Olho amarelo localizado ou icterícia difusa: critérios de distinção
Qualquer tonalidade amarelada no olho não se refere à icterícia. Recomendamos verificar três parâmetros antes de se alarmar.
O primeiro é a localização. Um depósito amarelado limitado à conjuntiva bulbar, frequentemente na região nasal, sugere uma pinguecula. Essa lesão degenerativa benigna do tecido conjuntival está relacionada à exposição crônica aos UV e à secura. Ela não traduz nenhum disfunção hepática.
O segundo é a bilateralidade. A icterícia escleral é sistematicamente bilateral e simétrica. Uma coloração unilateral ou focal indica uma patologia de superfície (pinguecula, pterígio inicial, cisto dermoide).
O terceiro é o contexto clínico. A icterícia quase sempre se acompanha de sinais associados:
- Urinas escuras (cor de chá ou cerveja escura), traduzindo a excreção renal de bilirrubina conjugada
- Fezes descoloridas (pálidas, mastic), sinalizando a ausência de estercobilina no tubo digestivo
- Dor no hipocôndrio direito, febre, prurido generalizado ou confusão nas formas severas
- Náuseas ou vômitos persistentes sem causa digestiva evidente
Na ausência desses sinais, um reflexo amarelado localizado na conjuntiva raramente é preocupante.

Olhos azuis e riscos oculares específicos
As íris claras permitem a passagem de mais luz para a retina. A baixa densidade de melanina iriana reduz a filtragem dos UV e de comprimentos de onda azuis. Essa particularidade tem consequências práticas.

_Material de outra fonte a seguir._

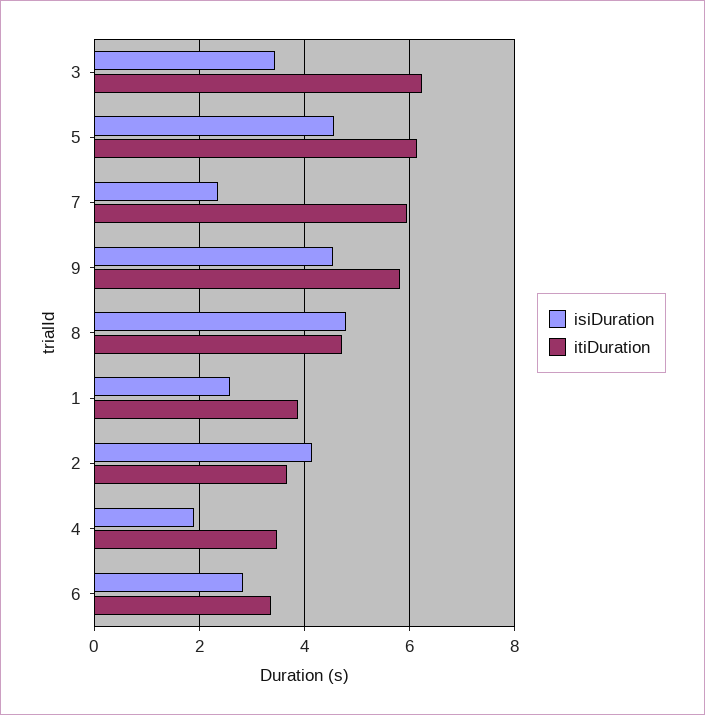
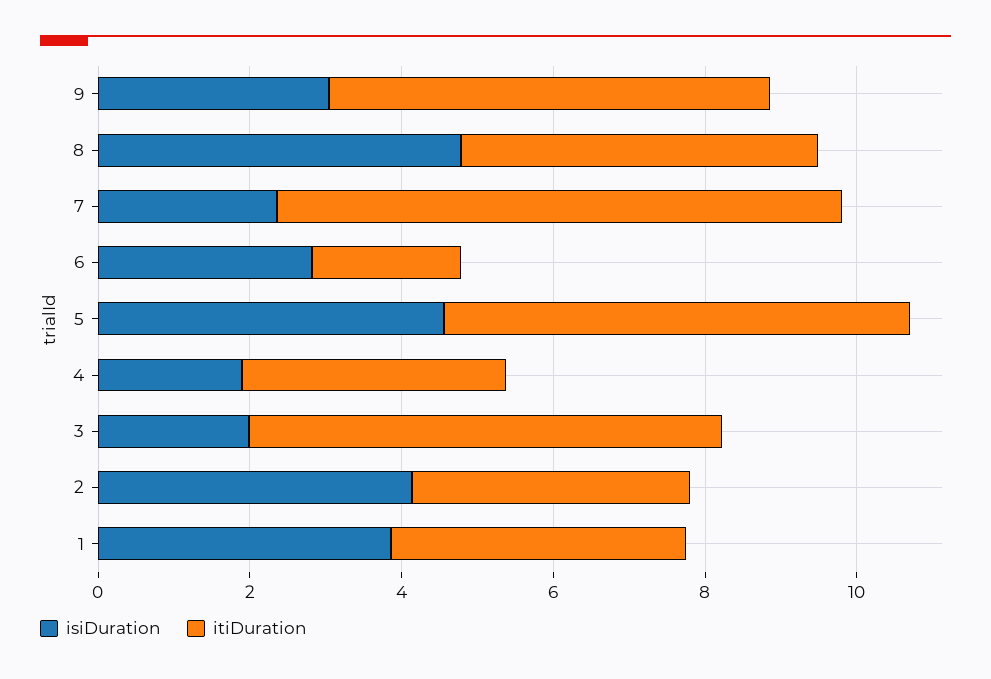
  {
    "isiDuration": {
-     "3": 3.4,
+     "3": 2,
      "5": 4.6,
      "7": 2.4,
-     "9": 4.6,
+     "9": 3,
      "8": 4.8,
-     "1": 2.6,
+     "1": 4,
      "2": 4.2,
      "4": 1.8,
      "6": 2.8
    },
    "itiDuration": {
      "3": 6.2,
      "5": 6.2,
-     "7": 6,
+     "7": 7.5,
      "9": 5.8,
      "8": 4.8,
      "1": 3.8,
      "2": 3.6,
      "4": 3.4,
-     "6": 3.4
+     "6": 2
    }
  }

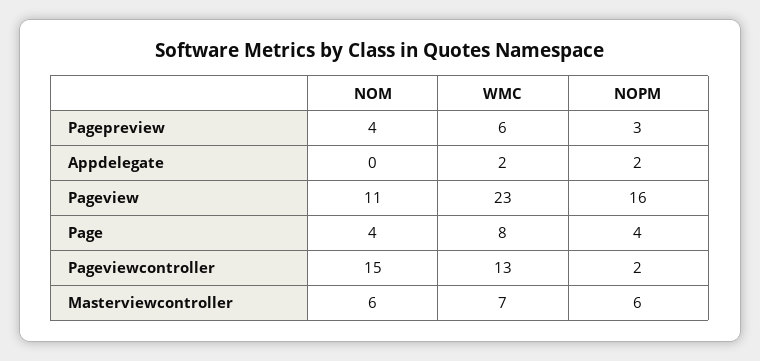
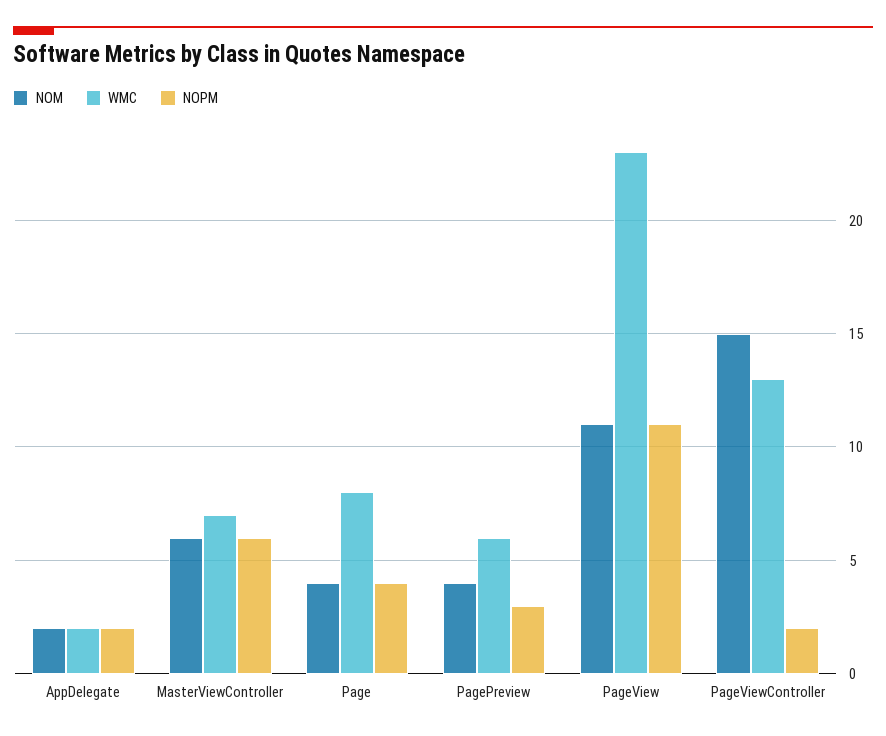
  {
    "NOM": {
      "Pagepreview": 4,
-     "Appdelegate": 0,
+     "Appdelegate": 2,
      "Pageview": 11,
      "Page": 4,
      "Pageviewcontroller": 15,
      "Masterviewcontroller": 6
    },
    "WMC": {
      "Pagepreview": 6,
      "Appdelegate": 2,
      "Pageview": 23,
      "Page": 8,
      "Pageviewcontroller": 13,
      "Masterviewcontroller": 7
    },
    "NOPM": {
      "Pagepreview": 3,
      "Appdelegate": 2,
-     "Pageview": 16,
+     "Pageview": 11,
      "Page": 4,
      "Pageviewcontroller": 2,
      "Masterviewcontroller": 6
    }
  }

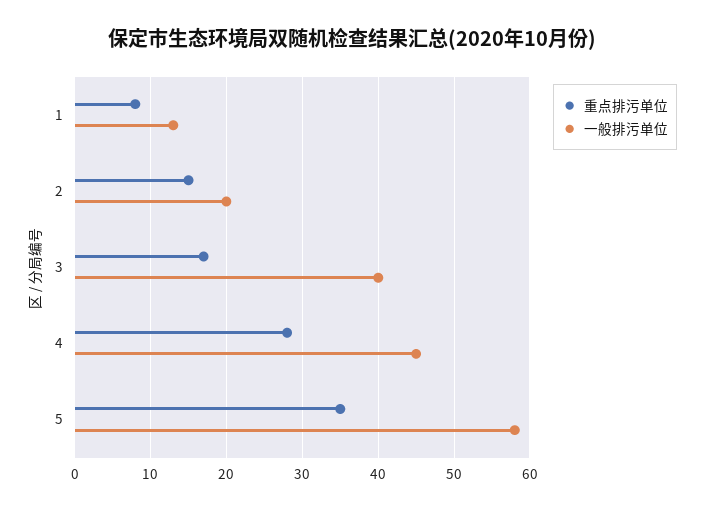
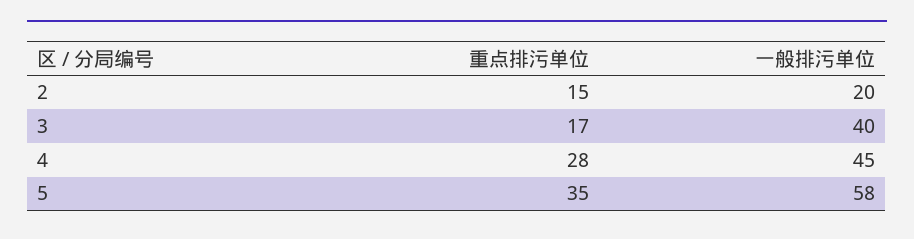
  {
    "重点排污单位": {
-     "1": 8,
      "2": 15,
      "3": 17,
      "4": 28,
      "5": 35
    },
    "一般排污单位": {
-     "1": 13,
      "2": 20,
      "3": 40,
      "4": 45,
      "5": 58
    }
  }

A fundação HUG classifica os olhos claros entre os fatores que favorecem o aparecimento da degeneração macular relacionada à idade (DMRI), ao lado da hereditariedade, do tabagismo e do sobrepeso. A proteção solar por meio de óculos que filtram os UV é, portanto, mais determinante para os portadores de íris azuis do que para aqueles cuja íris é densamente pigmentada.
A sensibilidade à luz (fotofobia funcional) também é mais acentuada em indivíduos com olhos azuis. Isso não constitui uma patologia, mas justifica o uso de lentes coloridas ou fotochromáticas em condições de alta luminosidade.
Proteção e acompanhamento recomendados
O uso de óculos de sol com filtro UV 400 continua sendo a medida mais simples. Para os portadores de lentes de contato, algumas lentes agora integram um filtro UV de classe 1 ou 2, mesmo que não substituam óculos que cobrem.
Um exame de fundo de olho regular após os cinquenta anos permite detectar os primeiros sinais de DMRI (drusas, remodelações pigmentares) em um estágio em que os tratamentos mantêm sua eficácia.
A combinação azul-amarelo na íris permanece uma característica pigmentar sem valor diagnóstico. O único amarelo que merece atenção médica é aquele que colore a esclera de forma difusa e bilateral, especialmente quando acompanhado de urinas escuras ou dores abdominais. Confundir os dois é ou se preocupar à toa, ou ignorar um sinal hepático que requer um exame de sangue nos dias seguintes.